• Work instructions:
Convert every line of the data below into a Markdown table with two columns, Row and Entry: put a running row number in Row and the full line in Entry, leaving out any blank lines.

• Data:
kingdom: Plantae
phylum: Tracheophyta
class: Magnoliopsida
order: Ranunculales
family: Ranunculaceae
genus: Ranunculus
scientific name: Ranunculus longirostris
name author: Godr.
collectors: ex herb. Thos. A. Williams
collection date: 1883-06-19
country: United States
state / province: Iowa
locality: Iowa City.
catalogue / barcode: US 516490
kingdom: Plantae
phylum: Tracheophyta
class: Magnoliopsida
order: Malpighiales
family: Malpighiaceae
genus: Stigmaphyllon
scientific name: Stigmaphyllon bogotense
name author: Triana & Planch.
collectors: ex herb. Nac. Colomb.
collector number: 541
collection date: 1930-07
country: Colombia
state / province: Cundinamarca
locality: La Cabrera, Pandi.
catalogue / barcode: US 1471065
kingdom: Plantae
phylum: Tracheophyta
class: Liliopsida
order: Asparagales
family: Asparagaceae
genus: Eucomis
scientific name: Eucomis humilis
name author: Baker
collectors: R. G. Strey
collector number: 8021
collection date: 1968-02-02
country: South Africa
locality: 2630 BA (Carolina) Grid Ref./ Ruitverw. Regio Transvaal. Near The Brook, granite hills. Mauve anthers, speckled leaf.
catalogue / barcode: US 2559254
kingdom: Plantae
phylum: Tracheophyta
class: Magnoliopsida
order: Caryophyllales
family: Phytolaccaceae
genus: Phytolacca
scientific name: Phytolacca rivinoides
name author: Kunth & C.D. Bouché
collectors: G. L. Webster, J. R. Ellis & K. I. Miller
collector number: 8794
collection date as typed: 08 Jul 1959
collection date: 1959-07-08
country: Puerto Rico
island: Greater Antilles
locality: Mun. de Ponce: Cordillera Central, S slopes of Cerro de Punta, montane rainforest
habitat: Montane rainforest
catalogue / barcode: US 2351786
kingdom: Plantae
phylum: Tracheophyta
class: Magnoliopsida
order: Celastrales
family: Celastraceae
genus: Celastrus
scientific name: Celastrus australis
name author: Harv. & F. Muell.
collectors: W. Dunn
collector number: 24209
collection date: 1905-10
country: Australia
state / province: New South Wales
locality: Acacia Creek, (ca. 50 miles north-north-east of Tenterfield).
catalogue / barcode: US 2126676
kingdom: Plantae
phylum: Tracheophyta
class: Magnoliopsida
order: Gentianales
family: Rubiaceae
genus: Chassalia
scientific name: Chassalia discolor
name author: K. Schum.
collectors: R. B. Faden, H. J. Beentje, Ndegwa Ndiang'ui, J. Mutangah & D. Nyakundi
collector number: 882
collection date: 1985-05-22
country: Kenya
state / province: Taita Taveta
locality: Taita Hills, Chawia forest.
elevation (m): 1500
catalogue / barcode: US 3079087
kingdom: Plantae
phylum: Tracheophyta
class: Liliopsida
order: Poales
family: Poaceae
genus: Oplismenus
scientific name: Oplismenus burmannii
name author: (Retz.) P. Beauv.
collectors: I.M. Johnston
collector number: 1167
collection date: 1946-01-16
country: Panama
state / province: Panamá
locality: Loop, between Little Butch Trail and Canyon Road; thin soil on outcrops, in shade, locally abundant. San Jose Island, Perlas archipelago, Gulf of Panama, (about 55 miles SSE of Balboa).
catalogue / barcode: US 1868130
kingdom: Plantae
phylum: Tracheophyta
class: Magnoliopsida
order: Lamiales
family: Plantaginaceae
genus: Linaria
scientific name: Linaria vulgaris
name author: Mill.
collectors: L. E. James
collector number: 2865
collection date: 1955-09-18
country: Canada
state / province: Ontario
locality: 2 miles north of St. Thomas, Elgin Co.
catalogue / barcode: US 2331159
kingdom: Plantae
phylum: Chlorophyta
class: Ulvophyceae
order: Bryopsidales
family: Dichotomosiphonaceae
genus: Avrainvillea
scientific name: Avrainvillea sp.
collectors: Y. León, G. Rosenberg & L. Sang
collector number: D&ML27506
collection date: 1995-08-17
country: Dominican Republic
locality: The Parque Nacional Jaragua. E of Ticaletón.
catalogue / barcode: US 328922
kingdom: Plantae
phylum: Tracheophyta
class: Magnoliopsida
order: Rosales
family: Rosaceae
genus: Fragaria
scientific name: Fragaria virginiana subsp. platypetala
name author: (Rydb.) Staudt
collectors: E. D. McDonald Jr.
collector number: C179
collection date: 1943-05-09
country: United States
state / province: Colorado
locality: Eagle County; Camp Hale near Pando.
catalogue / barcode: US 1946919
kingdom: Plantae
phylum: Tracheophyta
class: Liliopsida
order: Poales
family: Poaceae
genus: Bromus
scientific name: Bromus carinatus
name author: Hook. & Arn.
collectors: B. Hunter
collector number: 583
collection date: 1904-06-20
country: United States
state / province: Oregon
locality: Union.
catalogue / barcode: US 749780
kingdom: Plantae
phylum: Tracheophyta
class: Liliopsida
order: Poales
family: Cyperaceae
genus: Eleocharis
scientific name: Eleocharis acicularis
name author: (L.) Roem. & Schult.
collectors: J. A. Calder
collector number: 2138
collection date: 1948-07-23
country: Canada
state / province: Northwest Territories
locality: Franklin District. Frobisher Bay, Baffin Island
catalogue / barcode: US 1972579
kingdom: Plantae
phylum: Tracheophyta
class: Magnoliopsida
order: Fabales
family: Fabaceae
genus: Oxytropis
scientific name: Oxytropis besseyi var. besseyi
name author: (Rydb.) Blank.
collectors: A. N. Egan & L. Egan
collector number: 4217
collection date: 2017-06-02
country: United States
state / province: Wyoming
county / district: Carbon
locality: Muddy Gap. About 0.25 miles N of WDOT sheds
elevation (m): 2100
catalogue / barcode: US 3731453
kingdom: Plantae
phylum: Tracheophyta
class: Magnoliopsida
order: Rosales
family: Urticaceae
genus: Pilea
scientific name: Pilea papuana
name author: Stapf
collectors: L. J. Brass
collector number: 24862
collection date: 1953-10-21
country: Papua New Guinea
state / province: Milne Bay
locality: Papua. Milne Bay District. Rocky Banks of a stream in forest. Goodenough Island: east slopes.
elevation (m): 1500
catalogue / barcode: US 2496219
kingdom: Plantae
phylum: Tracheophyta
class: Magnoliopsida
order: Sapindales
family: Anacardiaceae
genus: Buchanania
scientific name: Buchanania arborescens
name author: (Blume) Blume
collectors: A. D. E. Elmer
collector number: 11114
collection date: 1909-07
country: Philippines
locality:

• Task output:
| Row | Entry |
|---|---|
| 1 | kingdom: Plantae |
| 2 | phylum: Tracheophyta |
| 3 | class: Magnoliopsida |
| 4 | order: Ranunculales |
| 5 | family: Ranunculaceae |
| 6 | genus: Ranunculus |
| 7 | scientific name: Ranunculus longirostris |
| 8 | name author: Godr. |
| 9 | collectors: ex herb. Thos. A. Williams |
| 10 | collection date: 1883-06-19 |
| 11 | country: United States |
| 12 | state / province: Iowa |
| 13 | locality: Iowa City. |
| 14 | catalogue / barcode: US 516490 |
| 15 | kingdom: Plantae |
| 16 | phylum: Tracheophyta |
| 17 | class: Magnoliopsida |
| 18 | order: Malpighiales |
| 19 | family: Malpighiaceae |
| 20 | genus: Stigmaphyllon |
| 21 | scientific name: Stigmaphyllon bogotense |
| 22 | name author: Triana & Planch. |
| 23 | collectors: ex herb. Nac. Colomb. |
| 24 | collector number: 541 |
| 25 | collection date: 1930-07 |
| 26 | country: Colombia |
| 27 | state / province: Cundinamarca |
| 28 | locality: La Cabrera, Pandi. |
| 29 | catalogue / barcode: US 1471065 |
| 30 | kingdom: Plantae |
| 31 | phylum: Tracheophyta |
| 32 | class: Liliopsida |
| 33 | order: Asparagales |
| 34 | family: Asparagaceae |
| 35 | genus: Eucomis |
| 36 | scientific name: Eucomis humilis |
| 37 | name author: Baker |
| 38 | collectors: R. G. Strey |
| 39 | collector number: 8021 |
| 40 | collection date: 1968-02-02 |
| 41 | country: South Africa |
| 42 | locality: 2630 BA (Carolina) Grid Ref./ Ruitverw. Regio Transvaal. Near The Brook, granite hills. Mauve anthers, speckled leaf. |
| 43 | catalogue / barcode: US 2559254 |
| 44 | kingdom: Plantae |
| 45 | phylum: Tracheophyta |
| 46 | class: Magnoliopsida |
| 47 | order: Caryophyllales |
| 48 | family: Phytolaccaceae |
| 49 | genus: Phytolacca |
| 50 | scientific name: Phytolacca rivinoides |
| 51 | name author: Kunth & C.D. Bouché |
| 52 | collectors: G. L. Webster, J. R. Ellis & K. I. Miller |
| 53 | collector number: 8794 |
| 54 | collection date as typed: 08 Jul 1959 |
| 55 | collection date: 1959-07-08 |
| 56 | country: Puerto Rico |
| 57 | island: Greater Antilles |
| 58 | locality: Mun. de Ponce: Cordillera Central, S slopes of Cerro de Punta, montane rainforest |
| 59 | habitat: Montane rainforest |
| 60 | catalogue / barcode: US 2351786 |
| 61 | kingdom: Plantae |
| 62 | phylum: Tracheophyta |
| 63 | class: Magnoliopsida |
| 64 | order: Celastrales |
| 65 | family: Celastraceae |
| 66 | genus: Celastrus |
| 67 | scientific name: Celastrus australis |
| 68 | name author: Harv. & F. Muell. |
| 69 | collectors: W. Dunn |
| 70 | collector number: 24209 |
| 71 | collection date: 1905-10 |
| 72 | country: Australia |
| 73 | state / province: New South Wales |
| 74 | locality: Acacia Creek, (ca. 50 miles north-north-east of Tenterfield). |
| 75 | catalogue / barcode: US 2126676 |
| 76 | kingdom: Plantae |
| 77 | phylum: Tracheophyta |
| 78 | class: Magnoliopsida |
| 79 | order: Gentianales |
| 80 | family: Rubiaceae |
| 81 | genus: Chassalia |
| 82 | scientific name: Chassalia discolor |
| 83 | name author: K. Schum. |
| 84 | collectors: R. B. Faden, H. J. Beentje, Ndegwa Ndiang'ui, J. Mutangah & D. Nyakundi |
| 85 | collector number: 882 |
| 86 | collection date: 1985-05-22 |
| 87 | country: Kenya |
| 88 | state / province: Taita Taveta |
| 89 | locality: Taita Hills, Chawia forest. |
| 90 | elevation (m): 1500 |
| 91 | catalogue / barcode: US 3079087 |
| 92 | kingdom: Plantae |
| 93 | phylum: Tracheophyta |
| 94 | class: Liliopsida |
| 95 | order: Poales |
| 96 | family: Poaceae |
| 97 | genus: Oplismenus |
| 98 | scientific name: Oplismenus burmannii |
| 99 | name author: (Retz.) P. Beauv. |
| 100 | collectors: I.M. Johnston |
| 101 | collector number: 1167 |
| 102 | collection date: 1946-01-16 |
| 103 | country: Panama |
| 104 | state / province: Panamá |
| 105 | locality: Loop, between Little Butch Trail and Canyon Road; thin soil on outcrops, in shade, locally abundant. San Jose Island, Perlas archipelago, Gulf of Panama, (about 55 miles SSE of Balboa). |
| 106 | catalogue / barcode: US 1868130 |
| 107 | kingdom: Plantae |
| 108 | phylum: Tracheophyta |
| 109 | class: Magnoliopsida |
| 110 | order: Lamiales |
| 111 | family: Plantaginaceae |
| 112 | genus: Linaria |
| 113 | scientific name: Linaria vulgaris |
| 114 | name author: Mill. |
| 115 | collectors: L. E. James |
| 116 | collector number: 2865 |
| 117 | collection date: 1955-09-18 |
| 118 | country: Canada |
| 119 | state / province: Ontario |
| 120 | locality: 2 miles north of St. Thomas, Elgin Co. |
| 121 | catalogue / barcode: US 2331159 |
| 122 | kingdom: Plantae |
| 123 | phylum: Chlorophyta |
| 124 | class: Ulvophyceae |
| 125 | order: Bryopsidales |
| 126 | family: Dichotomosiphonaceae |
| 127 | genus: Avrainvillea |
| 128 | scientific name: Avrainvillea sp. |
| 129 | collectors: Y. León, G. Rosenberg & L. Sang |
| 130 | collector number: D&ML27506 |
| 131 | collection date: 1995-08-17 |
| 132 | country: Dominican Republic |
| 133 | locality: The Parque Nacional Jaragua. E of Ticaletón. |
| 134 | catalogue / barcode: US 328922 |
| 135 | kingdom: Plantae |
| 136 | phylum: Tracheophyta |
| 137 | class: Magnoliopsida |
| 138 | order: Rosales |
| 139 | family: Rosaceae |
| 140 | genus: Fragaria |
| 141 | scientific name: Fragaria virginiana subsp. platypetala |
| 142 | name author: (Rydb.) Staudt |
| 143 | collectors: E. D. McDonald Jr. |
| 144 | collector number: C179 |
| 145 | collection date: 1943-05-09 |
| 146 | country: United States |
| 147 | state / province: Colorado |
| 148 | locality: Eagle County; Camp Hale near Pando. |
| 149 | catalogue / barcode: US 1946919 |
| 150 | kingdom: Plantae |
| 151 | phylum: Tracheophyta |
| 152 | class: Liliopsida |
| 153 | order: Poales |
| 154 | family: Poaceae |
| 155 | genus: Bromus |
| 156 | scientific name: Bromus carinatus |
| 157 | name author: Hook. & Arn. |
| 158 | collectors: B. Hunter |
| 159 | collector number: 583 |
| 160 | collection date: 1904-06-20 |
| 161 | country: United States |
| 162 | state / province: Oregon |
| 163 | locality: Union. |
| 164 | catalogue / barcode: US 749780 |
| 165 | kingdom: Plantae |
| 166 | phylum: Tracheophyta |
| 167 | class: Liliopsida |
| 168 | order: Poales |
| 169 | family: Cyperaceae |
| 170 | genus: Eleocharis |
| 171 | scientific name: Eleocharis acicularis |
| 172 | name author: (L.) Roem. & Schult. |
| 173 | collectors: J. A. Calder |
| 174 | collector number: 2138 |
| 175 | collection date: 1948-07-23 |
| 176 | country: Canada |
| 177 | state / province: Northwest Territories |
| 178 | locality: Franklin District. Frobisher Bay, Baffin Island |
| 179 | catalogue / barcode: US 1972579 |
| 180 | kingdom: Plantae |
| 181 | phylum: Tracheophyta |
| 182 | class: Magnoliopsida |
| 183 | order: Fabales |
| 184 | family: Fabaceae |
| 185 | genus: Oxytropis |
| 186 | scientific name: Oxytropis besseyi var. besseyi |
| 187 | name author: (Rydb.) Blank. |
| 188 | collectors: A. N. Egan & L. Egan |
| 189 | collector number: 4217 |
| 190 | collection date: 2017-06-02 |
| 191 | country: United States |
| 192 | state / province: Wyoming |
| 193 | county / district: Carbon |
| 194 | locality: Muddy Gap. About 0.25 miles N of WDOT sheds |
| 195 | elevation (m): 2100 |
| 196 | catalogue / barcode: US 3731453 |
| 197 | kingdom: Plantae |
| 198 | phylum: Tracheophyta |
| 199 | class: Magnoliopsida |
| 200 | order: Rosales |
| 201 | family: Urticaceae |
| 202 | genus: Pilea |
| 203 | scientific name: Pilea papuana |
| 204 | name author: Stapf |
| 205 | collectors: L. J. Brass |
| 206 | collector number: 24862 |
| 207 | collection date: 1953-10-21 |
| 208 | country: Papua New Guinea |
| 209 | state / province: Milne Bay |
| 210 | locality: Papua. Milne Bay District. Rocky Banks of a stream in forest. Goodenough Island: east slopes. |
| 211 | elevation (m): 1500 |
| 212 | catalogue / barcode: US 2496219 |
| 213 | kingdom: Plantae |
| 214 | phylum: Tracheophyta |
| 215 | class: Magnoliopsida |
| 216 | order: Sapindales |
| 217 | family: Anacardiaceae |
| 218 | genus: Buchanania |
| 219 | scientific name: Buchanania arborescens |
| 220 | name author: (Blume) Blume |
| 221 | collectors: A. D. E. Elmer |
| 222 | collector number: 11114 |
| 223 | collection date: 1909-07 |
| 224 | country: Philippines |
| 225 | locality: |